Dr. Brian Moench, founder and president of Utah Physicians for a Healthy Environment, said the study is part of a growing chorus about the silent effect of air pollution and other environmental factors on early brain development.

“This should be a wake-up call to lawmakers that we need to do something,” Moench said. “It’s one of many compelling reasons to take the task of cleaning up our air more seriously.”

One in 54 Utah children have autism, compared to 1 in 68 nationally, the Centers for Disease Control estimates. One in 34 boys in Utah has the condition, the CDC has said.

The high rate of autism in Utah is alarming, Moench said. Although air pollution is one of many autism’s possible contributing factors, he added, it ought to be taken seriously.

“That should compel this community to take this study even more seriously than even other cities or states.”

Autism is one of several medical conditions linked in some way to air pollutants and other toxic chemicals, Moench said. Multiple sclerosis, Alzheimer’s disease, early onset dementia and increased risk for stroke are all backed by research as having at least some correlation to environmental exposure. 

Polluted surroundings can also negatively affect brain development in some instances during early childhood and not just during an expectant mother’s pregnanc, according Moench.

“We need to look at this more comprehensively,” he said.

Moench recommends several precautions that “a pregnant woman can reasonably take.” These include:

UPHE will be hosting two related seminars early next year at the Salt Lake City library. The first will be held Jan. 29 at 7 p.m. and will address air pollution and its effects on brain development. The second, held Feb. 15, will discuss air pollution as it relates to pregnancy. Both will run for 1 hour, 15 minutes.

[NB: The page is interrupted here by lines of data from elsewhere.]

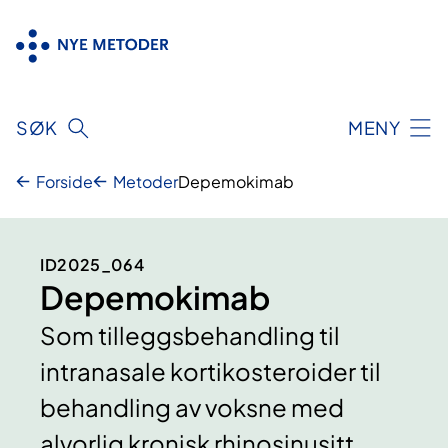
Hopp
til
innhold
SØK
MENY
Forside
Metoder
Depemokimab
ID2025_064
Depemokimab
Som tilleggsbehandling til
intranasale kortikosteroider til
behandling av voksne med
alvorlig kronisk rhinosinusitt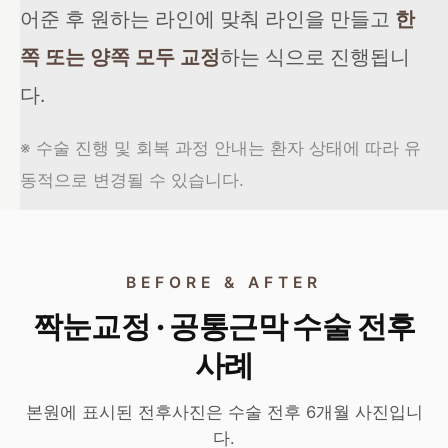
어준 후 원하는 라인에 맞춰 라인을 만들고
한
쪽 또는 양쪽 모두 교정
하는 식으로 진행됩니
다.
※ 수술 진행 및 회복 과정 안내는 환자 상태에 따라 유
동적으로 변경될 수 있습니다.
BEFORE & AFTER
짝눈교정 · 공통근막 수술 전후
사례
본원에 표시된 전후사진은 수술 전후 6개월 사진입니
다.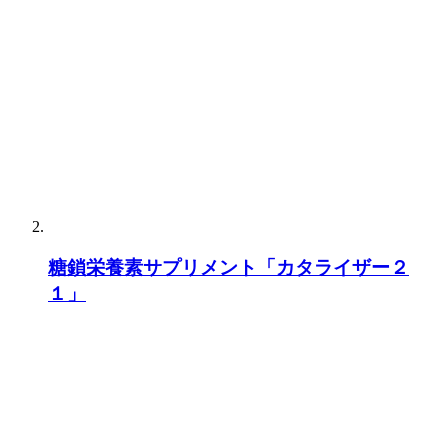
糖鎖栄養素サプリメント「カタライザー２
１」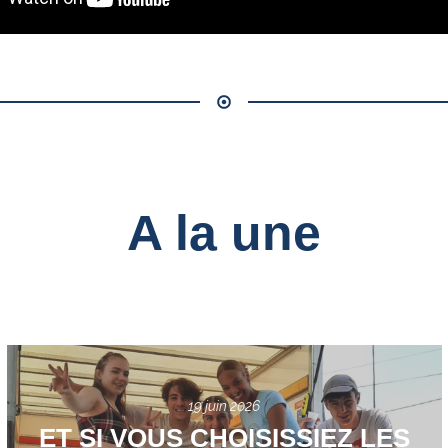
A la une
19 juin 2026
ET SI VOUS CHOISISSIEZ LES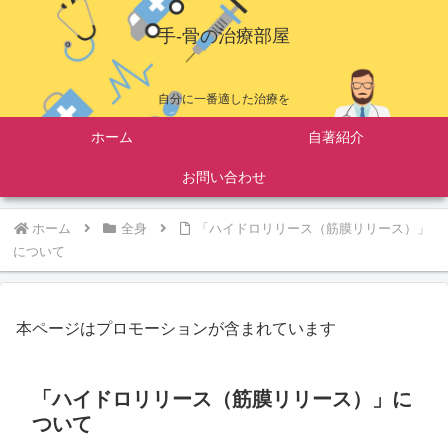
手-骨の治療部屋
自分に一番適した治療を
ホーム
自著紹介
お問い合わせ
ホーム
全身
「ハイドロリリース（筋膜リリース）」
について
本ページはプロモーションが含まれています
「ハイドロリリース（筋膜リリース）」に
ついて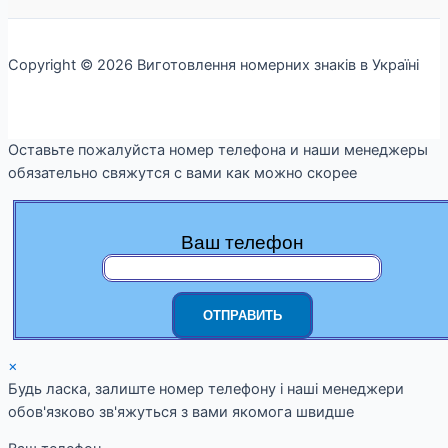
Copyright © 2026 Виготовлення номерних знаків в Україні
Оставьте пожалуйста номер телефона и наши менеджеры
обязательно свяжутся с вами как можно скорее
Ваш телефон
×
Будь ласка, залиште номер телефону і наші менеджери
обов'язково зв'яжуться з вами якомога швидше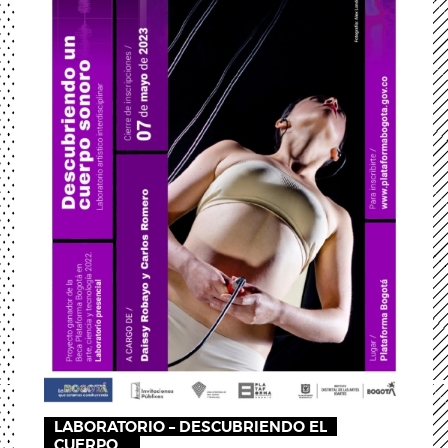
LABORATORIO – DESCUBRIENDO EL
CUERPO...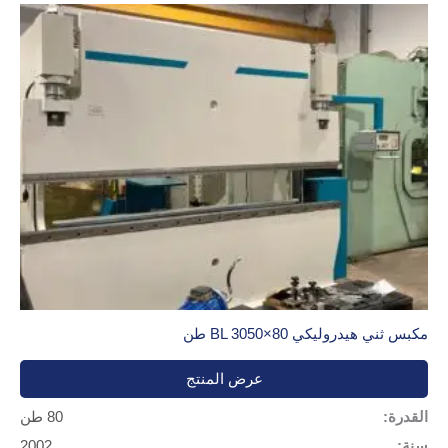
مكبس ثني هيدروليكي BL 3050×80 طن
عرض المنتج
القدرة:
80 طن
سنة:
2002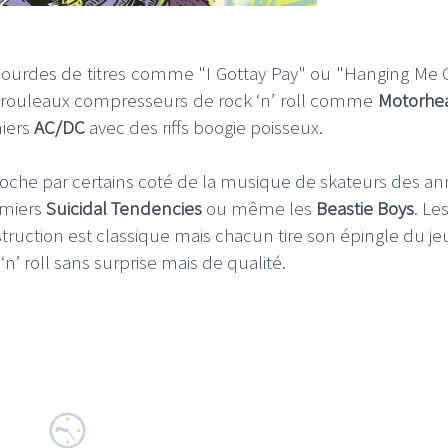
lourdes de titres comme "I Gottay Pay" ou "Hanging Me 
s rouleaux compresseurs de rock ‘n’ roll comme
Motorhe
miers
AC/DC
avec des riffs boogie poisseux.
I
LE GROS RIFFIFI
proche par certains coté de la musique de skateurs des a
S RIFFIFI –
LE GROS RIFFIFI – Su
as Riffifi 2025 !!!
The Covers !!!
emiers
Suicidal Tendencies
ou même les
Beastie Boys
. Le
ruction est classique mais chacun tire son épingle du je
 ‘n’ roll sans surprise mais de qualité.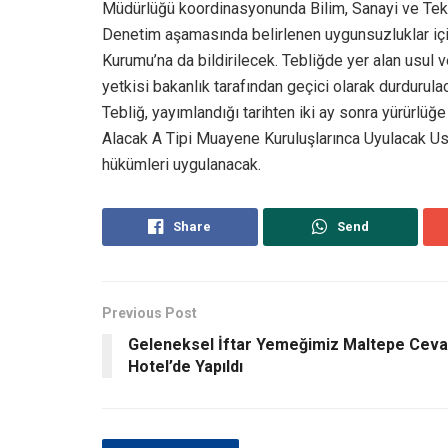
Müdürlüğü koordinasyonunda Bilim, Sanayi ve Tekno
Denetim aşamasında belirlenen uygunsuzluklar için
Kurumu’na da bildirilecek. Tebliğde yer alan usul v
yetkisi bakanlık tarafından geçici olarak durdurula
Tebliğ, yayımlandığı tarihten iki ay sonra yürürlüğe
Alacak A Tipi Muayene Kuruluşlarınca Uyulacak Usul
hükümleri uygulanacak.
Share
Send
Previous Post
Geleneksel İftar Yemeğimiz Maltepe Ceva
Hotel’de Yapıldı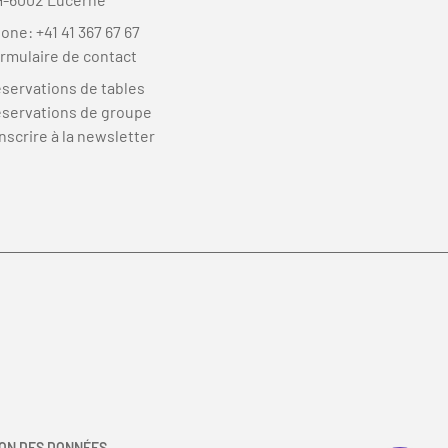
hone:
+41 41 367 67 67
rmulaire de contact
servations de tables
servations de groupe
inscrire à la newsletter
ON DES DONNÉES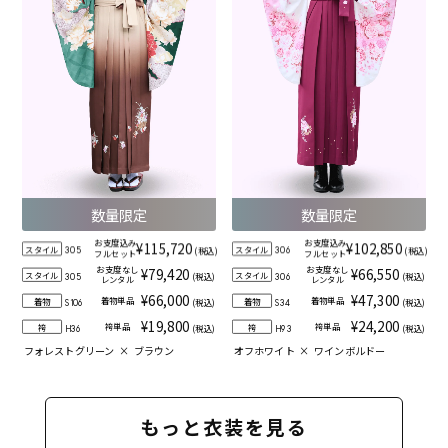
数量限定
数量限定
お支度込み
お支度込み
¥115,720
¥102,850
スタイル
スタイル
(税込)
(税込)
305
306
フルセット
フルセット
お支度なし
お支度なし
¥79,420
¥66,550
スタイル
スタイル
(税込)
(税込)
305
306
レンタル
レンタル
¥66,000
¥47,300
着物単品
着物単品
着物
着物
(税込)
(税込)
S106
S34
¥19,800
¥24,200
袴単品
袴単品
袴
袴
(税込)
(税込)
H36
H93
フォレストグリーン
×
ブラウン
オフホワイト
×
ワインボルドー
もっと衣装を見る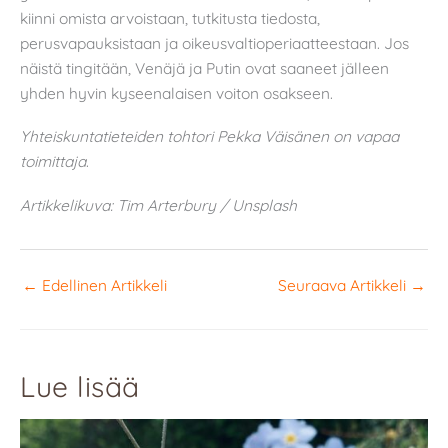
kiinni omista arvoistaan, tutkitusta tiedosta,
perusvapauksistaan ja oikeusvaltioperiaatteestaan. Jos
näistä tingitään, Venäjä ja Putin ovat saaneet jälleen
yhden hyvin kyseenalaisen voiton osakseen.
Yhteiskuntatieteiden tohtori Pekka Väisänen on vapaa
toimittaja
.
Artikkelikuva: Tim Arterbury / Unsplash
←
Edellinen Artikkeli
Seuraava Artikkeli
→
Lue lisää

Environmental and genetic factors not mutually exclusive

The ultimate cause of autism remains a mystery in most cases, said Charis Eng, chairwoman of the Lerner Research Institute’s Genomic Medicine Institute at the Cleveland Clinic in Ohio. While the Harvard study isn’t definitive and the findings could be coincidental, it’s not likely given the large size and the precise results, she said in a telephone interview.

“The truth is there has to be gene and environmental interactions,” said Eng, who wasn’t involved in the study. “I suspect the fetus already had the weak autism spectrum disorder genes, and then the genes and the environment interacted.”

If the child didn’t have the genetic predisposition, the impact may have been minimal or nonexistent, she said.

It’s likely there is an inflammatory or immune system response to the pollution that reaches the fetus, Weisskopf said. His team is now exploring those biological pathways and mapping autism cases to see if there are any clusters. He emphasized that many things contribute to the disorder and the absolute risk from pollution may be very small.

Fine particulate matter stems from many different sources, including traffic and power plants located hundreds of miles away. There is no way to avoid it entirely, though pregnant women may want to try to curtail their exposure when possible, Weisskopf said. He recommended against trips to cities with high levels of pollution and exercise in traffic-clogged areas during pregnancy.